Early-life inflammation, such as trauma and viral infections, strongly increases the risk of individual for depression in adulthood. However, the mechanisms are not clear.

In a study published in Neuron, a team led by Prof. ZHANG Zhi from Division of Life Sciences and Medicine of the University of Science and Technology of China (USTC) of the Chinese Academy of Sciences (CAS), collaborating with Prof. XU Lin from CAS, revealed the mechanism by which early-life inflammation induces adolescent depression symptoms. 

Clinical studies have shown decreased anterior cingulate cortex (ACC) synaptic density and increased inflammation in the brain of depressed patients. Microglial cells are resident immune cells of the brain, and they transform into reactive states in response to stress challenges. Under the pathological state, activated microglia are the commander of the inflammatory state of the brain tissue, which is closely related to the occurrence and development of depression. 

In this study, the researchers found that early-life inflammation would lead to the susceptibility of microglial in the ACC to random stress events during adolescent development, and microglia then overengulfed dendritic spines of neurons. This weakened the ability of ACC glutamatergic neuronal (ACC^Glu) to fight stress, inducing adolescent depression. 

To explore the response of ACC microglia to stress during mouse development from childhood to adolescence (45 days after birth), the researchers established inflammatory model by intraperitoneal administration of lipopolysaccharide (LPS) during the critical time window of mouse brain development (14 days after birth). 

They found that six hours after LPS injection, multiple activation indexes of ACC microglia in mice significantly increased and recovered after 24 hours, and during the later development, a series of unpredictable life stress events (such as weaning, caging, noise and fighting) could lead to the re-activation of ACC microglia in LPS mice, being more susceptible than normal mice. 

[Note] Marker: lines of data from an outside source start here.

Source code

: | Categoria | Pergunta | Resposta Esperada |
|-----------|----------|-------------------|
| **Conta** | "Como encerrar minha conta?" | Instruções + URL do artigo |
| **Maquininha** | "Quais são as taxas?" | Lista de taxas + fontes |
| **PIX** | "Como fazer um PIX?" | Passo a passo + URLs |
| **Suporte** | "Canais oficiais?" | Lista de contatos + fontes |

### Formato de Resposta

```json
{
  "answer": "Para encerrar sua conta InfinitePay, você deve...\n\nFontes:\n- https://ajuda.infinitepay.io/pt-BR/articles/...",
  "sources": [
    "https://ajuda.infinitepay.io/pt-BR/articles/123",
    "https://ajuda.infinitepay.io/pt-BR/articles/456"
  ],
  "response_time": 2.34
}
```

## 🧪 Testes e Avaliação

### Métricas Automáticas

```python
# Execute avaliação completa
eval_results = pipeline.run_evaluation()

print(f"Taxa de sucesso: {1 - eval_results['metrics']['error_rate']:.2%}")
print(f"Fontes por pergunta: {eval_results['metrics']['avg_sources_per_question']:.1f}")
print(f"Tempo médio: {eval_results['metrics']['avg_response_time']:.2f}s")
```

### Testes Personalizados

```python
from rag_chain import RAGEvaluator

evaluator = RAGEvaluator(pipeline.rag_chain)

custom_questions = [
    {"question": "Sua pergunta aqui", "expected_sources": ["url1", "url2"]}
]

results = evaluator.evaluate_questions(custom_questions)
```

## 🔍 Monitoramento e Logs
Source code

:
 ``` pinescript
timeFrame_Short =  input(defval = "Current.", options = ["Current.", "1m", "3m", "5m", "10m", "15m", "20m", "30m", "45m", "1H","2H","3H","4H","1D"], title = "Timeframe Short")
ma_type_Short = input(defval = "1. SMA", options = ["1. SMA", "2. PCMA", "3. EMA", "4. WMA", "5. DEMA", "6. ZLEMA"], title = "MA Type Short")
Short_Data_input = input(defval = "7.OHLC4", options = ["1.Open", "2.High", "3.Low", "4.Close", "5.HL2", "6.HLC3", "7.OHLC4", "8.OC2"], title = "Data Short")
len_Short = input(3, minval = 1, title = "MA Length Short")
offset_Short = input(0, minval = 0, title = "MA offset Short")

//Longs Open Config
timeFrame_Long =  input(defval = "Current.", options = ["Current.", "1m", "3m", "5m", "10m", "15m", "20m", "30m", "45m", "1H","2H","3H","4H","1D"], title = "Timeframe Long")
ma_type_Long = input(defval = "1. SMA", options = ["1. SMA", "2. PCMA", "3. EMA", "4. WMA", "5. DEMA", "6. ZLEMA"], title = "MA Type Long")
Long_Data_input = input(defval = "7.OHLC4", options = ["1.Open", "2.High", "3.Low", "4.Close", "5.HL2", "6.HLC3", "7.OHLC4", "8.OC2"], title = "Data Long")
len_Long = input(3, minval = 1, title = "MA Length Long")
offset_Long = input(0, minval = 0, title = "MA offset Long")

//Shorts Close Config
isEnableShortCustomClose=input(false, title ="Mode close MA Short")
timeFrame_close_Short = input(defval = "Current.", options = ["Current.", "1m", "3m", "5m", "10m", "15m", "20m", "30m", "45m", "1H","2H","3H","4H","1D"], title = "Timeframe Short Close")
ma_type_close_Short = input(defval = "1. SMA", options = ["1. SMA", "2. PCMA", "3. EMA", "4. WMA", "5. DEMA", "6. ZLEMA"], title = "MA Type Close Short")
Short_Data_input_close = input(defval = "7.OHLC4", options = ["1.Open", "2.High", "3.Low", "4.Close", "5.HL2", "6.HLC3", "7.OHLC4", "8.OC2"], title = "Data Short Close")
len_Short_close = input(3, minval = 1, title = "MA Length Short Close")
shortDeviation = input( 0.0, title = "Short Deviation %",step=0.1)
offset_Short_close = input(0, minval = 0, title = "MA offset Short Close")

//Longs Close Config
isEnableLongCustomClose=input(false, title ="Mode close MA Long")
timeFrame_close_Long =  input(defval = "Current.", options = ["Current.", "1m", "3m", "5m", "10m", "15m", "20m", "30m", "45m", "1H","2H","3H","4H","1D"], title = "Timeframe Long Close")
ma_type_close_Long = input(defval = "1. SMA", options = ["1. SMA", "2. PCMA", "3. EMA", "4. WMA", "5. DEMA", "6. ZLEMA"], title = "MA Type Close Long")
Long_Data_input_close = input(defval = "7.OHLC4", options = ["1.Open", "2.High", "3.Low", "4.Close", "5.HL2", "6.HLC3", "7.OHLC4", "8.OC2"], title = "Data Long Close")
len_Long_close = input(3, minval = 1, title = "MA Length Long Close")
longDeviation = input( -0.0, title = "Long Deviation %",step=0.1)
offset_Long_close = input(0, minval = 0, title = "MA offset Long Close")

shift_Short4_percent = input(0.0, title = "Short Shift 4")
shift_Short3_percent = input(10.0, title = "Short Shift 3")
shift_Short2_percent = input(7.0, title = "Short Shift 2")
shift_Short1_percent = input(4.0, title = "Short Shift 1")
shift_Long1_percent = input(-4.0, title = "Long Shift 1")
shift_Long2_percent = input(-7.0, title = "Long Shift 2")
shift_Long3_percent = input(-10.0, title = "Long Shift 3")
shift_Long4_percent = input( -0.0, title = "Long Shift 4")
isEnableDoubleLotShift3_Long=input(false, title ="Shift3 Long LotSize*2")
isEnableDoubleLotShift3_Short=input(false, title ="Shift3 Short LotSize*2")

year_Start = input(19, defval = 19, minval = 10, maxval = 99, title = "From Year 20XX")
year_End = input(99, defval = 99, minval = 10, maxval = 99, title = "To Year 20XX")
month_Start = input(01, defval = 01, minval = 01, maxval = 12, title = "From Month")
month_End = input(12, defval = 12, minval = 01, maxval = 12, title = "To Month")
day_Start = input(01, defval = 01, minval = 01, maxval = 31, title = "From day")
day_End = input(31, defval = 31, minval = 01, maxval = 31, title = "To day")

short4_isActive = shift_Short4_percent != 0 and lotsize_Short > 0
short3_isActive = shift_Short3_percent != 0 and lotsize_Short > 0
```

Moreover, the researchers found that before stress, the sharply increase of ACC^Glu activity helped mice resist the attack of stress and protect themselves, however, ACC microglia of mice with early-life inflammation were frequently activated by persistent stress in adolescence, and overengulfed the ACC^Glu dendritic spines via CX3CR1 signals mediate, consequently reducing the activity of ACC^Glu. As a result the body’s ability to cope with stress was impaired, which promoted depression in adolescent mice. 

This study offers a plausible and experimentally tractable framework to demonstrate the molecular and cellular basis for how early-life inflammation manifests depressive symptoms in adolescents.